Thank you very much for clearing this, I have been asking this question now for some time but nobody has seen fit to answer me. I seem to have made some mistake, I thought I was diverting my question to the first commentor, probably it was better this way ;). I am surprised to hear that it is not optional, I was sure that this was one of the major differences between US and Europe, that the US government could not dictate you to participate in anything like that or hold a complete registration of its people (wich is neccasery for this to work I presume).

But what surprises me most is learning that the US is much closer to our welfare state than I ever thought, this I will have to use to my advantage in future debates about the "evil America" wich according to the leftists is the most libertarian (classical liberalism) society and see they say, the rich are getting richer and the poor poorer and so many are not health covered and so on and on.

But the trouble is of course that the US is burdened with wealth equalization (distribution) programs just like the rest of us, that are contrary to popular beliew mostly responsible for increasing the divide between rich and poor. The US is much more beurocratistic and even socialistic than I ever thought, but it has also a fearsome champions of freedom, hopefully they will prevail, sadly every time someone gets to Washington they also start to spend...

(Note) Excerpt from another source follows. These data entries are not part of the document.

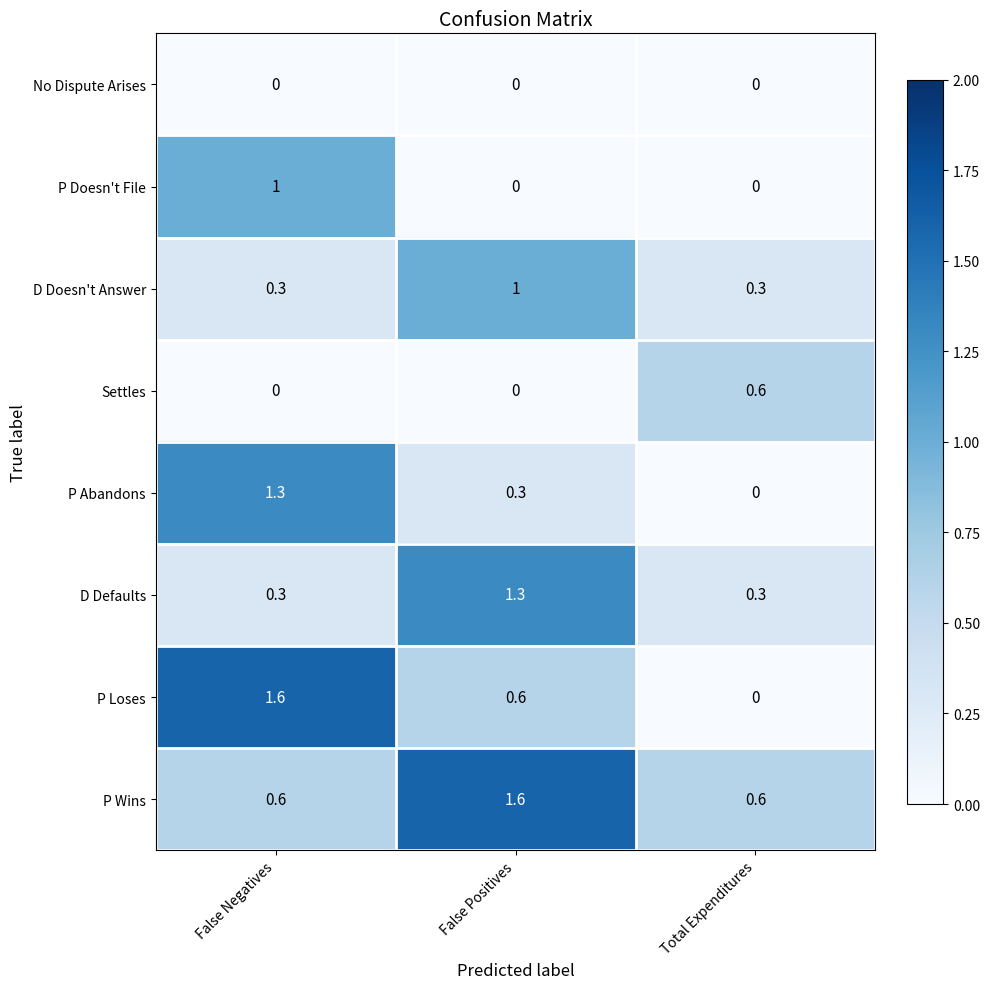

Reading left to right, transcribe all the data shown in this chart.

No Dispute Arises: False Negatives=0.0	False Positives=0.0	Total Expenditures=0.0
P Doesn't File: False Negatives=1.0	False Positives=0.0	Total Expenditures=0.0
D Doesn't Answer: False Negatives=0.3	False Positives=1.0	Total Expenditures=0.3
Settles: False Negatives=0.0	False Positives=0.0	Total Expenditures=0.6
P Abandons: False Negatives=1.3	False Positives=0.3	Total Expenditures=0.0
D Defaults: False Negatives=0.3	False Positives=1.3	Total Expenditures=0.3
P Loses: False Negatives=1.6	False Positives=0.6	Total Expenditures=0.0
P Wins: False Negatives=0.6	False Positives=1.6	Total Expenditures=0.6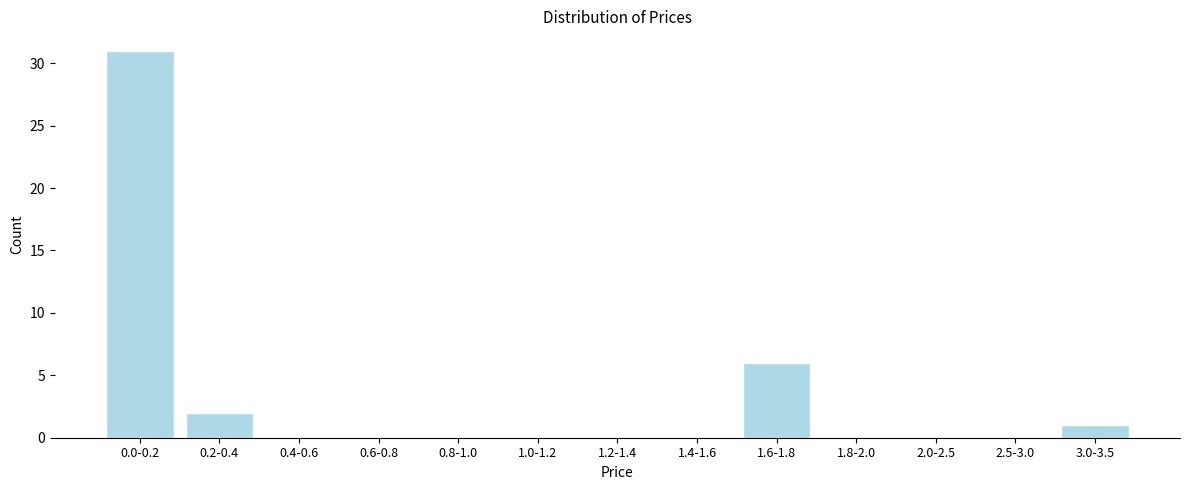

Reading left to right, extract all data points from this chart.

0.0-0.2=31	0.2-0.4=2	0.4-0.6=0	0.6-0.8=0	0.8-1.0=0	1.0-1.2=0	1.2-1.4=0	1.4-1.6=0	1.6-1.8=6	1.8-2.0=0	2.0-2.5=0	2.5-3.0=0	3.0-3.5=1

We have to pay tax on the returns from our pension systems, but similarly to you, there is some kind of taxfree limit (they are very high in Iceland) I beliewe, but we have only recently started private accounts, and I am not sure if they are tax free or not, or if so if it is limitless how much I can put into it.

But at least if I start paying around 3% of my income into it my employeer needs to match it with similar amount. Most likely when people will start to withrdraw money from these accounts they will get less money from the collective accounts, specially as they also bear the burden of disability pension.